» **Exercise passage**
▽
Targeting the fossil-fuel brand, as Stop ESSO attempted, is not futile, but the target needs to be directed to the right outcome. We won’t get far telling people to get fuel from a different petrol garage, but we can do a lot depriving the industry of staff recruits, severing their ties with Governments, and stopping their PR machine. Fossil-fuels, not just one company, not even just one fuel, but fossil-fuels must be the target.

All other things being equal this effort could just have the effect of slowing production.  Great news for the climate in the short-run, but it’d also make fossil-fuels more expensive: terrible for the poor and furthermore, higher prices will rekindle production.

The opportunity created by this movement needs to be used to redirect that capital, all the subsidies, all the patronage, all the bright people, into the emerging renewable economy. We don’t necessarily need to work out how to do that now, but we do need to understand the plan.

We need a movement against fossil-fuels that has an industry-wide aim and a long term plan. Well we’re in luck, because we do, and tomorrow it goes big.

Map of planned actions for Global Divestment Day, 13-14 February 2015.

An amazing movement is coming together to get to tackle the heart of capitalism’s biggest catastrophe:

  • Fighting fossil-fuels at home: local community groups, anarchist networks and NGOs are making amazing strides to block onshore oil and gas, galvanised by real public outrage at the threat of fracking in the UK. Just last month fracking bans were tabled in Scotland and Wales, and these campaigns have brought in traditionally pro-fossil-fuel groups like trade unions.
  • On campuses: student groups are campaigning for “Fossil-Free” universities, not just in the UK, but around the world – first seeking to divest endowment funds from fossil fuels, then pensions and then perhaps cutting research links.  This is the lead guard of global divestment day.
  • Church groups are organising to divest parishes, diocese and faith organisations from fossil-fuels. Their part in the hugely successful apartheid divestment campaign was vital.
  • A growing group of organisations is supporting divestment of local government, bank and pensions funds.
  • Anti-poverty NGOs like the recently relaunched Global Justice Now(1) are calling for “Energy Justice” in solidarity with communities affected by fossil fuels. This builds on the work of organisations like Platform London and the London Mining Network who detail about how fossil fuel exploitation affects communities in the Global South, like Ogoniland in the Niger Delta.
△
» **Provided information**
▽
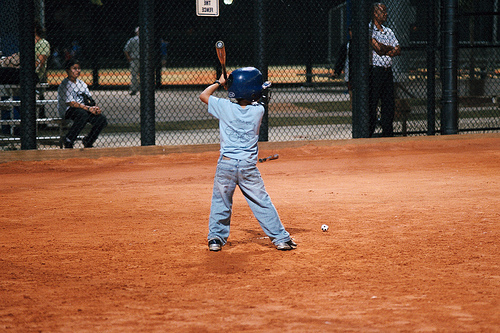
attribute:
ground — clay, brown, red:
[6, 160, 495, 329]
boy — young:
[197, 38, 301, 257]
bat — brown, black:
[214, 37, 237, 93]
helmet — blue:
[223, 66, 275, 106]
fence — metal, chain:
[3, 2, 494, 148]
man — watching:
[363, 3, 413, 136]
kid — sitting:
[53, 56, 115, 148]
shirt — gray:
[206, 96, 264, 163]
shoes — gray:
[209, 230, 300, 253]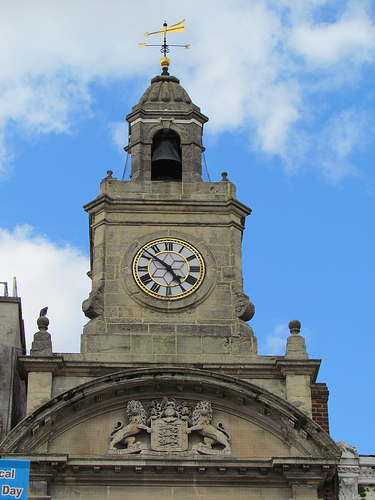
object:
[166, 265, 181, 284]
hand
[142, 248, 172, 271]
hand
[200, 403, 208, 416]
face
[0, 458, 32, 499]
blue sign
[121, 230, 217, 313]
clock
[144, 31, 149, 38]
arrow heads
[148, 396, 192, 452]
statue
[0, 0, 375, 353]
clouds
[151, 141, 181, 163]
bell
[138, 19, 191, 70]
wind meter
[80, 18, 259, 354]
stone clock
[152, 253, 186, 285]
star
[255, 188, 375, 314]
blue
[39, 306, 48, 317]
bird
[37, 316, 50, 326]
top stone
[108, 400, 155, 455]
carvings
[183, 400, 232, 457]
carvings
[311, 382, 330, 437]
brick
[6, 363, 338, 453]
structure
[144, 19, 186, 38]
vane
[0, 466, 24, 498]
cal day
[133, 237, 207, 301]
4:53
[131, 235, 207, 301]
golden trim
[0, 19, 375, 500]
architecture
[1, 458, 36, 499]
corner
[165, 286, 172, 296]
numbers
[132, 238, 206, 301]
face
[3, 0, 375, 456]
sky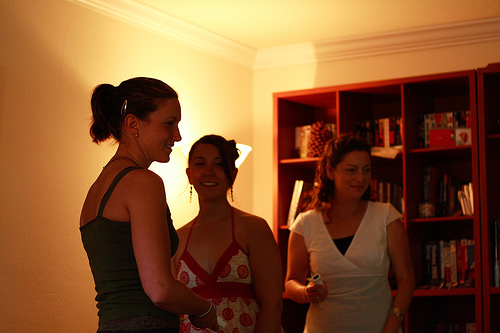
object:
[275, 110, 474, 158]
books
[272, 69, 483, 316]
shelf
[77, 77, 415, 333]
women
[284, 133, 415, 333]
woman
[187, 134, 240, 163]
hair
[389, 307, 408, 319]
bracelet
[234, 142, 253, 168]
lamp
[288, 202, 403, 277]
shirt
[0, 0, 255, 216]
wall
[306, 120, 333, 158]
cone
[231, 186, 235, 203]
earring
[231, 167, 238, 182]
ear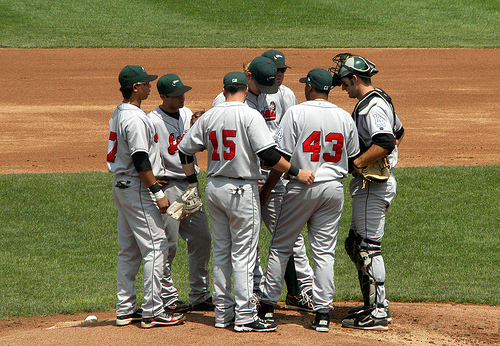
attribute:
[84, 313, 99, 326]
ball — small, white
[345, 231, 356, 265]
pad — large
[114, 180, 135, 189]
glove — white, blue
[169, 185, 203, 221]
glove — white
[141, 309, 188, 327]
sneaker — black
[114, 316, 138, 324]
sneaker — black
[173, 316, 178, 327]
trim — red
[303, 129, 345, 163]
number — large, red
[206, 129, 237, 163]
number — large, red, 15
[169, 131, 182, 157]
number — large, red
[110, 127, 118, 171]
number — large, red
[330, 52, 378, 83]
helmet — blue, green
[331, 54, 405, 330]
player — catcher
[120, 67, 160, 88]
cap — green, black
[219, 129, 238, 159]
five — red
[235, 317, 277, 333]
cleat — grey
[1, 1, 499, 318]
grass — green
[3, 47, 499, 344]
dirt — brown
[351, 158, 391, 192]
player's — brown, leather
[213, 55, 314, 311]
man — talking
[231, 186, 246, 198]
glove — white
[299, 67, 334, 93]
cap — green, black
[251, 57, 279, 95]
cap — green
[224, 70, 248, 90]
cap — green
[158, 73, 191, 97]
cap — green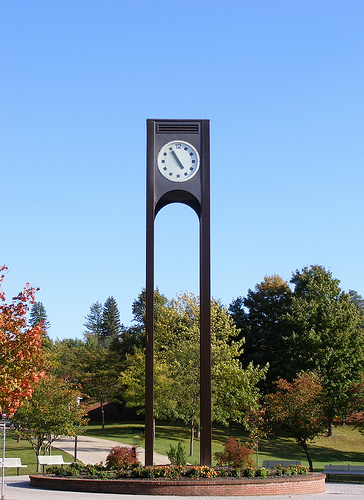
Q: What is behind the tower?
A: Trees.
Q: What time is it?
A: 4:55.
△
▽
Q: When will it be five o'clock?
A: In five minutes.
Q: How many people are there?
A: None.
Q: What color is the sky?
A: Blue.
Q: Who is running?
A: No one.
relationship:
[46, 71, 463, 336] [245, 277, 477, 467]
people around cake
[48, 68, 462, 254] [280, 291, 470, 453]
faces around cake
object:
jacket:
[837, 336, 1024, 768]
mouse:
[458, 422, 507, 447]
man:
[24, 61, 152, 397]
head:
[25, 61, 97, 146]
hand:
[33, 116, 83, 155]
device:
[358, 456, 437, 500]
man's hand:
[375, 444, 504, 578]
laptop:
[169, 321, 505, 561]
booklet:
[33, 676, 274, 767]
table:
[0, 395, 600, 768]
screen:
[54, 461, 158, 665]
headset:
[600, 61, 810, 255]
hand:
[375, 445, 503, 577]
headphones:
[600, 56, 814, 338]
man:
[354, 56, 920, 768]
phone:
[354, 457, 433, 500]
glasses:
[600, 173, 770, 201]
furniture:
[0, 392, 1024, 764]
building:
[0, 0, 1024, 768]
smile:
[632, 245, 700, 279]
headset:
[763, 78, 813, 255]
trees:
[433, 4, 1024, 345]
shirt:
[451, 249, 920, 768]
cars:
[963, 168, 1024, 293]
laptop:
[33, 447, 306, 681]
△
» **What to do**
1. Reproduce the part of the fossil-fuel divestment passage starting at "All other things" and ending at "will rekindle production.".
2. Answer these from the fossil-fuel divestment passage:
(a) Where were fracking bans tabled last month?
(b) What dates are given for Global Divestment Day?
(c) Which earlier campaign does the text say church groups played a vital part in?
3. Write the next part of the fossil-fuel divestment passage, picking up after its last sentence.

» **Written answers**
1.
All other things being equal this effort could just have the effect of slowing production.  Great news for the climate in the short-run, but it’d also make fossil-fuels more expensive: terrible for the poor and furthermore, higher prices will rekindle production.

2.
(a) Scotland and Wales
(b) 13-14 February 2015
(c) The apartheid divestment campaign

3.
  • Fossil-free politics: big NGOs like Friends of the Earth and Oxfam are drawing eyes on the fossil-fuel industries’ access to the 2015 UN climate conference. This forms part of a wider need to stop the lobbying and embarrass politicians for their oil, coal and gas connections.
  • Fighting fossil-fuels offshore: until it goes violently wrong there are no residents around to much care about deep-sea drilling. That’s part of why Greenpeace’s campaign against Arctic oil is such an important piece of this movement: we cannot just rely on people to stop what’s in their backyards.
  • Spilling the greenwash: Art Not Oil have kept the pressure on the Tate and National Galleries in London to counter their sponsorship by BP. Fossil fuel companies get credit for sponsoring all manor of events in the UK. Art Not Oil’s lead could be taken up in many other places.

With this much going on there has been much speculation about the political and financial implications of what’s being demanded.

Much of this has coalesced around the carbon bubble – the stock market value of fossil fuels which would be rendered “unburnable” by action on climate change.

Some financial pundits have suggested this bubble poses real present risk to financial systems and as such action must be taken to invest in green alternatives.

We need to understand these arguments – and then to avoid them.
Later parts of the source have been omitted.